作業内容: 以下のレコードを最初から最後まで、一字も変えずにそのまま書き写してください。

課題用データ:

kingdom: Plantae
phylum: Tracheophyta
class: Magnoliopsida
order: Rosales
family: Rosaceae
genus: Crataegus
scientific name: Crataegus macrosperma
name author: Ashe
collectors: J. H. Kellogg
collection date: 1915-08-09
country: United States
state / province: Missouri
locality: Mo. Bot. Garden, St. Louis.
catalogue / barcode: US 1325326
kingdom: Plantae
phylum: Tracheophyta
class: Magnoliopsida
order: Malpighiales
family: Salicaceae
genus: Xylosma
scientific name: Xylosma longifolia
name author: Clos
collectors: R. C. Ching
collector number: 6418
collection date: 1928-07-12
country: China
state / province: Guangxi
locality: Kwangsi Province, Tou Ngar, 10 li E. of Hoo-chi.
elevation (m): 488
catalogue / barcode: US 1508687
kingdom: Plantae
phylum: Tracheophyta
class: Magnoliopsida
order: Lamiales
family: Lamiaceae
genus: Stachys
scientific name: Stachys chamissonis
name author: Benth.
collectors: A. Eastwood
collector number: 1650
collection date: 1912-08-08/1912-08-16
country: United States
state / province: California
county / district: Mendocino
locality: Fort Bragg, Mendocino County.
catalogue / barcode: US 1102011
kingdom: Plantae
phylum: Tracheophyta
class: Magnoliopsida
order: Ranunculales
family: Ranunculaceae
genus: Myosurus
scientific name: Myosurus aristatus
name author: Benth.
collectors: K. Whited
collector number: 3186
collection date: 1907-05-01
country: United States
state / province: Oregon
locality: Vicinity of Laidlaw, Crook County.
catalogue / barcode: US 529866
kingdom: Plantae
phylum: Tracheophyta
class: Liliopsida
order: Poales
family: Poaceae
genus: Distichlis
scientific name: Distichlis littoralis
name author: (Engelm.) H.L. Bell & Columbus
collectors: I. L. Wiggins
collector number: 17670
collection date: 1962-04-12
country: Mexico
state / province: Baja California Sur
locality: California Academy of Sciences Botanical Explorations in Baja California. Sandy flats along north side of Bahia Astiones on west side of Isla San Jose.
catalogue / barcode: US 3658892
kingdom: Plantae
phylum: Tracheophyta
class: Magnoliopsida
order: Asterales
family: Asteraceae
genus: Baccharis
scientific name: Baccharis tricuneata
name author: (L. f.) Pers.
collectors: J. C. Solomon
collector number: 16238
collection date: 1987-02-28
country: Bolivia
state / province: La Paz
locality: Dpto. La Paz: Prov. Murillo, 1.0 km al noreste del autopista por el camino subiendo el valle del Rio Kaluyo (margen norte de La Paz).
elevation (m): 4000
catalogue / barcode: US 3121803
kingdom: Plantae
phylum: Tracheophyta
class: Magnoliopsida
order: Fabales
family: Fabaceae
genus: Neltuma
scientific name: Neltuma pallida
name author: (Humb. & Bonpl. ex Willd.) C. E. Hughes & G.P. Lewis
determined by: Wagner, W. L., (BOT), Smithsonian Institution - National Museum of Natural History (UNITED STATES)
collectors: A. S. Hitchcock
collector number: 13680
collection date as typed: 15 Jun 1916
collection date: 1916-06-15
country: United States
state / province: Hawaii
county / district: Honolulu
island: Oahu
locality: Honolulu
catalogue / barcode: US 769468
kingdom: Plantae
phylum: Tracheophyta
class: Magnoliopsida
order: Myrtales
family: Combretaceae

演習の解答:
kingdom: Plantae
phylum: Tracheophyta
class: Magnoliopsida
order: Rosales
family: Rosaceae
genus: Crataegus
scientific name: Crataegus macrosperma
name author: Ashe
collectors: J. H. Kellogg
collection date: 1915-08-09
country: United States
state / province: Missouri
locality: Mo. Bot. Garden, St. Louis.
catalogue / barcode: US 1325326
kingdom: Plantae
phylum: Tracheophyta
class: Magnoliopsida
order: Malpighiales
family: Salicaceae
genus: Xylosma
scientific name: Xylosma longifolia
name author: Clos
collectors: R. C. Ching
collector number: 6418
collection date: 1928-07-12
country: China
state / province: Guangxi
locality: Kwangsi Province, Tou Ngar, 10 li E. of Hoo-chi.
elevation (m): 488
catalogue / barcode: US 1508687
kingdom: Plantae
phylum: Tracheophyta
class: Magnoliopsida
order: Lamiales
family: Lamiaceae
genus: Stachys
scientific name: Stachys chamissonis
name author: Benth.
collectors: A. Eastwood
collector number: 1650
collection date: 1912-08-08/1912-08-16
country: United States
state / province: California
county / district: Mendocino
locality: Fort Bragg, Mendocino County.
catalogue / barcode: US 1102011
kingdom: Plantae
phylum: Tracheophyta
class: Magnoliopsida
order: Ranunculales
family: Ranunculaceae
genus: Myosurus
scientific name: Myosurus aristatus
name author: Benth.
collectors: K. Whited
collector number: 3186
collection date: 1907-05-01
country: United States
state / province: Oregon
locality: Vicinity of Laidlaw, Crook County.
catalogue / barcode: US 529866
kingdom: Plantae
phylum: Tracheophyta
class: Liliopsida
order: Poales
family: Poaceae
genus: Distichlis
scientific name: Distichlis littoralis
name author: (Engelm.) H.L. Bell & Columbus
collectors: I. L. Wiggins
collector number: 17670
collection date: 1962-04-12
country: Mexico
state / province: Baja California Sur
locality: California Academy of Sciences Botanical Explorations in Baja California. Sandy flats along north side of Bahia Astiones on west side of Isla San Jose.
catalogue / barcode: US 3658892
kingdom: Plantae
phylum: Tracheophyta
class: Magnoliopsida
order: Asterales
family: Asteraceae
genus: Baccharis
scientific name: Baccharis tricuneata
name author: (L. f.) Pers.
collectors: J. C. Solomon
collector number: 16238
collection date: 1987-02-28
country: Bolivia
state / province: La Paz
locality: Dpto. La Paz: Prov. Murillo, 1.0 km al noreste del autopista por el camino subiendo el valle del Rio Kaluyo (margen norte de La Paz).
elevation (m): 4000
catalogue / barcode: US 3121803
kingdom: Plantae
phylum: Tracheophyta
class: Magnoliopsida
order: Fabales
family: Fabaceae
genus: Neltuma
scientific name: Neltuma pallida
name author: (Humb. & Bonpl. ex Willd.) C. E. Hughes & G.P. Lewis
determined by: Wagner, W. L., (BOT), Smithsonian Institution - National Museum of Natural History (UNITED STATES)
collectors: A. S. Hitchcock
collector number: 13680
collection date as typed: 15 Jun 1916
collection date: 1916-06-15
country: United States
state / province: Hawaii
county / district: Honolulu
island: Oahu
locality: Honolulu
catalogue / barcode: US 769468
kingdom: Plantae
phylum: Tracheophyta
class: Magnoliopsida
order: Myrtales
family: Combretaceae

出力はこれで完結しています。